====== DATA ======

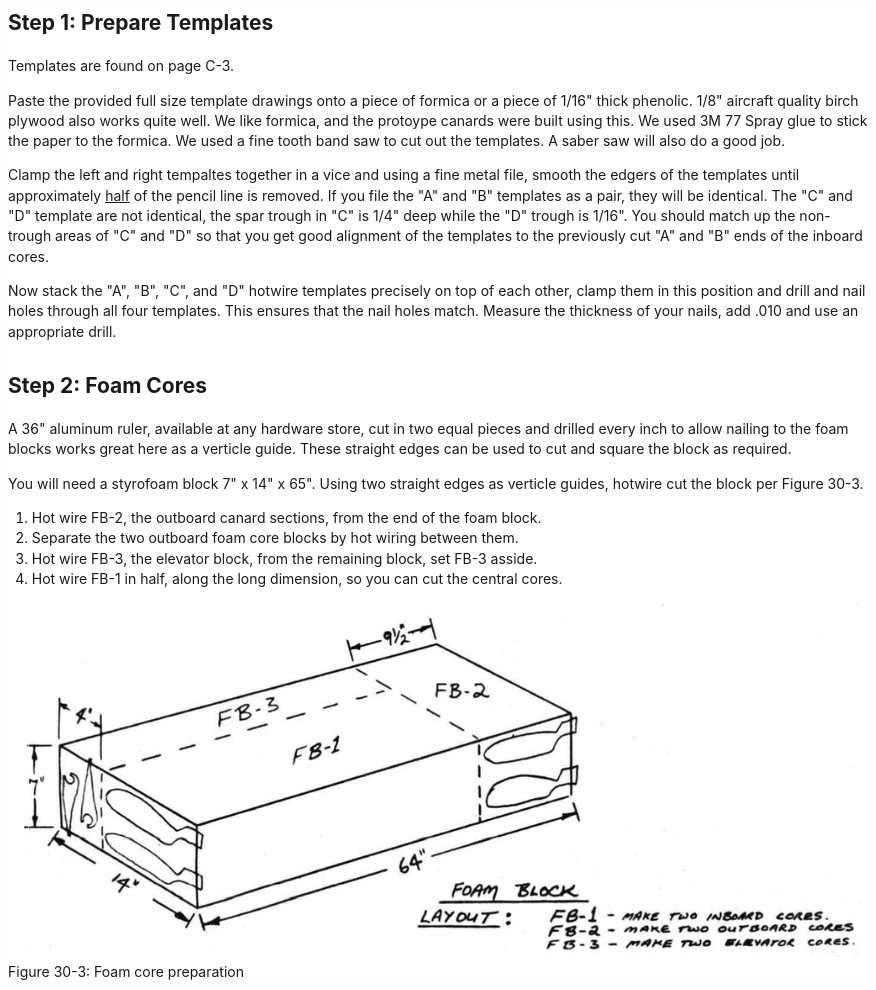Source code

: ## Step 1: Prepare Templates

Templates are found on page C-3.

Paste the provided full size template drawings onto a piece of formica or a piece of 1/16" thick phenolic. 1/8" aircraft quality birch plywood also works quite well. We like formica, and the protoype canards were built using this. We used 3M 77 Spray glue to stick the paper to the formica. We used a fine tooth band saw to cut out the templates. A saber saw will also do a good job.

Clamp the left and right tempaltes together in a vice and using a fine metal file, smooth the edgers of the templates until approximately <u>half</u> of the pencil line is removed. If you file the "A" and "B" templates as a pair, they will be identical. The "C" and "D" template are not identical, the spar trough in "C" is 1/4" deep while the "D" trough is 1/16". You should match up the non-trough areas of "C" and "D" so that you get good alignment of the templates to the previously cut "A" and "B" ends of the inboard cores.

Now stack the "A", "B", "C", and "D" hotwire templates precisely on top of each other, clamp them in this position and drill and nail holes through all four templates. This ensures that the nail holes match. Measure the thickness of your nails, add .010 and use an appropriate drill.

## Step 2: Foam Cores

A 36" aluminum ruler, available at any hardware store, cut in two equal pieces and drilled every inch to allow nailing to the foam blocks works great here as a verticle guide. These straight edges can be used to cut and square the block as required.  

You will need a styrofoam block 7" x 14" x 65". Using two straight edges as verticle guides, hotwire cut the block per Figure 30-3.

1. Hot wire FB-2, the outboard canard sections, from the end of the foam block.
2. Separate the two outboard foam core blocks by hot wiring between them.
3. Hot wire FB-3, the elevator block, from the remaining block, set FB-3 asside.
4. Hot wire FB-1 in half, along the long dimension, so you can cut the central cores.

![foam cores](../images/30/30_02.png) Figure 30-3: Foam core preparation
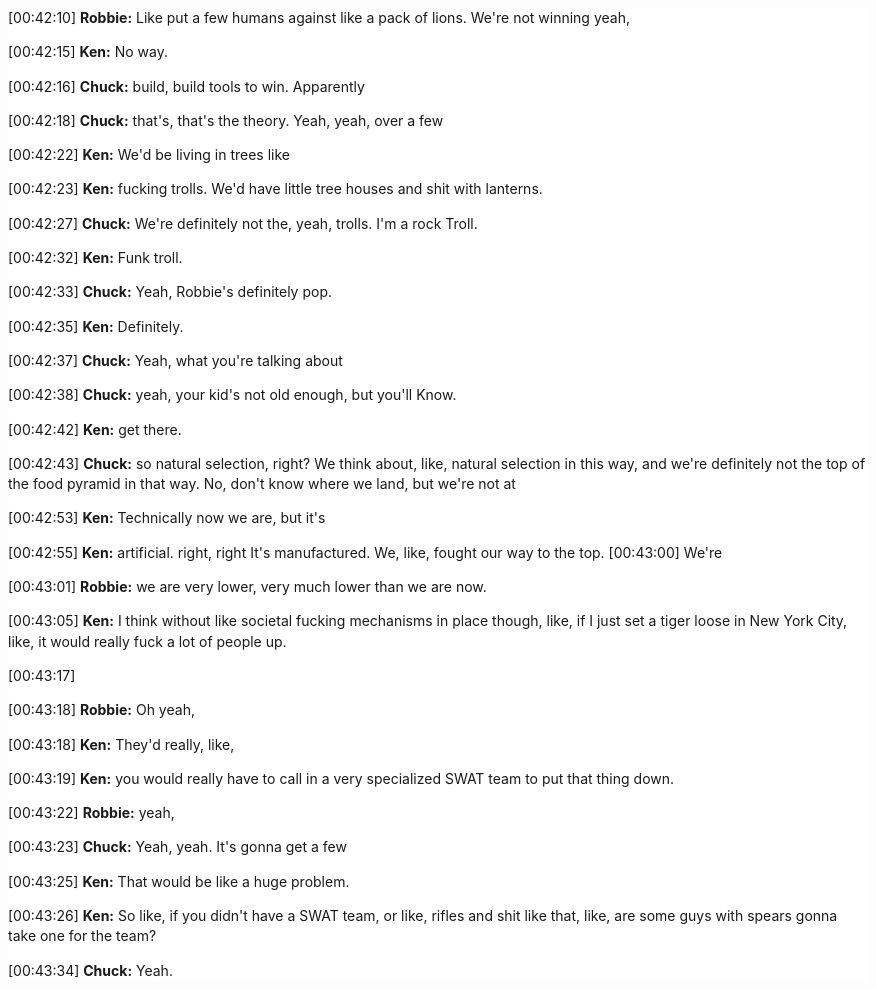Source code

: [00:42:10] **Robbie:** Like put a few humans against like a pack of lions. We're
not winning yeah,

[00:42:15] **Ken:** No way.

[00:42:16] **Chuck:** build, build tools to win. Apparently

[00:42:18] **Chuck:** that's, that's the theory. Yeah, yeah, over a few

[00:42:22] **Ken:** We'd be living in trees like

[00:42:23] **Ken:** fucking trolls. We'd have little tree houses and shit with
lanterns.

[00:42:27] **Chuck:** We're definitely not the, yeah, trolls. I'm a rock Troll.

[00:42:32] **Ken:** Funk troll.

[00:42:33] **Chuck:** Yeah, Robbie's definitely pop.

[00:42:35] **Ken:** Definitely.

[00:42:37] **Chuck:** Yeah, what you're talking about

[00:42:38] **Chuck:** yeah, your kid's not old enough, but you'll Know.

[00:42:42] **Ken:** get there.

[00:42:43] **Chuck:** so natural selection, right? We think about, like, natural
selection in this way, and we're definitely not the top of the food pyramid in
that way. No, don't know where we land, but we're not at

[00:42:53] **Ken:** Technically now we are, but it's

[00:42:55] **Ken:** artificial. right, right It's manufactured. We, like, fought
our way to the top. [00:43:00] We're

[00:43:01] **Robbie:** we are very lower, very much lower than we are now.

[00:43:05] **Ken:** I think without like societal fucking mechanisms in place
though, like, if I just set a tiger loose in New York City, like, it would
really fuck a lot of people up.

[00:43:17]

[00:43:18] **Robbie:** Oh yeah,

[00:43:18] **Ken:** They'd really, like,

[00:43:19] **Ken:** you would really have to call in a very specialized SWAT
team to put that thing down.

[00:43:22] **Robbie:** yeah,

[00:43:23] **Chuck:** Yeah, yeah. It's gonna get a few

[00:43:25] **Ken:** That would be like a huge problem.

[00:43:26] **Ken:** So like, if you didn't have a SWAT team, or like, rifles and
shit like that, like, are some guys with spears gonna take one for the team?

[00:43:34] **Chuck:** Yeah.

======

- **WHAT IS NEEDED**
Only those lines of the entries above that run from the line containing "Templates are found on page C-3." to the line containing "2. Separate the", both included, should be transcribed exactly.

- **TASK SOLUTION**
Templates are found on page C-3.

Paste the provided full size template drawings onto a piece of formica or a piece of 1/16" thick phenolic. 1/8" aircraft quality birch plywood also works quite well. We like formica, and the protoype canards were built using this. We used 3M 77 Spray glue to stick the paper to the formica. We used a fine tooth band saw to cut out the templates. A saber saw will also do a good job.

Clamp the left and right tempaltes together in a vice and using a fine metal file, smooth the edgers of the templates until approximately <u>half</u> of the pencil line is removed. If you file the "A" and "B" templates as a pair, they will be identical. The "C" and "D" template are not identical, the spar trough in "C" is 1/4" deep while the "D" trough is 1/16". You should match up the non-trough areas of "C" and "D" so that you get good alignment of the templates to the previously cut "A" and "B" ends of the inboard cores.

Now stack the "A", "B", "C", and "D" hotwire templates precisely on top of each other, clamp them in this position and drill and nail holes through all four templates. This ensures that the nail holes match. Measure the thickness of your nails, add .010 and use an appropriate drill.

## Step 2: Foam Cores

A 36" aluminum ruler, available at any hardware store, cut in two equal pieces and drilled every inch to allow nailing to the foam blocks works great here as a verticle guide. These straight edges can be used to cut and square the block as required.  

You will need a styrofoam block 7" x 14" x 65". Using two straight edges as verticle guides, hotwire cut the block per Figure 30-3.

1. Hot wire FB-2, the outboard canard sections, from the end of the foam block.
2. Separate the two outboard foam core blocks by hot wiring between them.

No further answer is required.